Stored data
__________
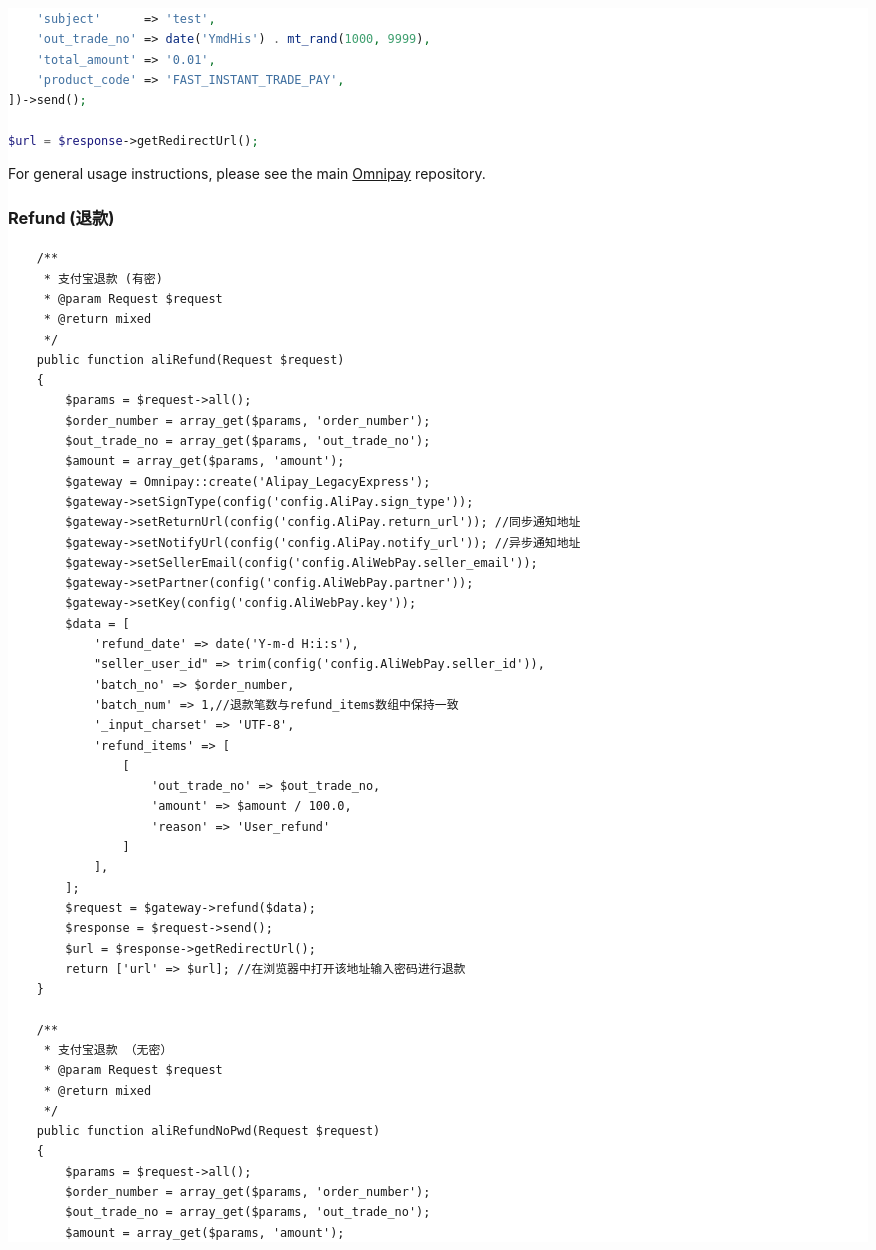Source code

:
 ```php
    'subject'      => 'test',
    'out_trade_no' => date('YmdHis') . mt_rand(1000, 9999),
    'total_amount' => '0.01',
    'product_code' => 'FAST_INSTANT_TRADE_PAY',
])->send();

$url = $response->getRedirectUrl();
```

For general usage instructions, please see the main [Omnipay](https://github.com/omnipay/omnipay)
repository.

### Refund (退款)
```
    /**
     * 支付宝退款 (有密)
     * @param Request $request
     * @return mixed
     */
    public function aliRefund(Request $request)
    {
        $params = $request->all();
        $order_number = array_get($params, 'order_number');
        $out_trade_no = array_get($params, 'out_trade_no');
        $amount = array_get($params, 'amount');
        $gateway = Omnipay::create('Alipay_LegacyExpress');
        $gateway->setSignType(config('config.AliPay.sign_type'));
        $gateway->setReturnUrl(config('config.AliPay.return_url')); //同步通知地址
        $gateway->setNotifyUrl(config('config.AliPay.notify_url')); //异步通知地址
        $gateway->setSellerEmail(config('config.AliWebPay.seller_email'));
        $gateway->setPartner(config('config.AliWebPay.partner'));
        $gateway->setKey(config('config.AliWebPay.key'));
        $data = [
            'refund_date' => date('Y-m-d H:i:s'),
            "seller_user_id" => trim(config('config.AliWebPay.seller_id')),
            'batch_no' => $order_number,
            'batch_num' => 1,//退款笔数与refund_items数组中保持一致
            '_input_charset' => 'UTF-8',
            'refund_items' => [
                [
                    'out_trade_no' => $out_trade_no,
                    'amount' => $amount / 100.0,
                    'reason' => 'User_refund'
                ]
            ],
        ];
        $request = $gateway->refund($data);
        $response = $request->send();
        $url = $response->getRedirectUrl();
        return ['url' => $url]; //在浏览器中打开该地址输入密码进行退款
    }

    /**
     * 支付宝退款 （无密）
     * @param Request $request
     * @return mixed
     */
    public function aliRefundNoPwd(Request $request)
    {
        $params = $request->all();
        $order_number = array_get($params, 'order_number');
        $out_trade_no = array_get($params, 'out_trade_no');
        $amount = array_get($params, 'amount');
```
__________
## Work instruction
Within the entries, find all lines that contain "date" and copy each one.

## Expected answer
    'out_trade_no' => date('YmdHis') . mt_rand(1000, 9999),
            'refund_date' => date('Y-m-d H:i:s'),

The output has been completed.